EXERCISE PROMPT:
Which lines in the data contain the word "топлива"? Please copy each of them.

PROVIDED DATA:
=== Section Start ===

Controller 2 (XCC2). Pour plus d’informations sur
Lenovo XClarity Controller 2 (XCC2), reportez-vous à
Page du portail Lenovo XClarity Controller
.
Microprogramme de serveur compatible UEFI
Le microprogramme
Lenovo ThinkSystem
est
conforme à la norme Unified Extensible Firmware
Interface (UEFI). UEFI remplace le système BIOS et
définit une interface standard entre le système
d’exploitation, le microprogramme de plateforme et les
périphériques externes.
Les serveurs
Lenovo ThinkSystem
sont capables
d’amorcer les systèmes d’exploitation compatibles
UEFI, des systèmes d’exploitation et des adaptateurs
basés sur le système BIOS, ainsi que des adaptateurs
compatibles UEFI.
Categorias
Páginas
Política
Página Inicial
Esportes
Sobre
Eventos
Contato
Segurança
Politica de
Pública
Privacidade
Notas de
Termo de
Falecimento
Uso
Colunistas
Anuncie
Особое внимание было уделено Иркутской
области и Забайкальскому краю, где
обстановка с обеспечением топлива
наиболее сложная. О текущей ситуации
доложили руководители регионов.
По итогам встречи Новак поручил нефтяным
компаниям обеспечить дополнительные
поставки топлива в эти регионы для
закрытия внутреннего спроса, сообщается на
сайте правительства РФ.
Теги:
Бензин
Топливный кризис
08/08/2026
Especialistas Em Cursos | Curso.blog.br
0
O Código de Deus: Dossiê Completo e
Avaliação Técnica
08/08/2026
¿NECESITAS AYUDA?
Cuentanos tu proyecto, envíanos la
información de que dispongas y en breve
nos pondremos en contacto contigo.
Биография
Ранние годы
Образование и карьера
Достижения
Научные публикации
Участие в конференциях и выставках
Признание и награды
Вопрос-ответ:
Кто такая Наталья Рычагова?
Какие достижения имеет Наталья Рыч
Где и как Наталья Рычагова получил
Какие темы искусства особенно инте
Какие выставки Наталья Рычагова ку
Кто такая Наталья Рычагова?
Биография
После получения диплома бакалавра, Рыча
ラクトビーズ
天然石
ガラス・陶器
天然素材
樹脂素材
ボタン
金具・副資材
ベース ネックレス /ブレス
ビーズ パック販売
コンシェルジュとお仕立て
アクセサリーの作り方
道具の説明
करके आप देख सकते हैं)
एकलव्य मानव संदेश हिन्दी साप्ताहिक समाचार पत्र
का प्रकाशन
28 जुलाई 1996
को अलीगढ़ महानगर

=== Section End ===

REPLY TO THE EXERCISE:
обстановка с обеспечением топлива
поставки топлива в эти регионы для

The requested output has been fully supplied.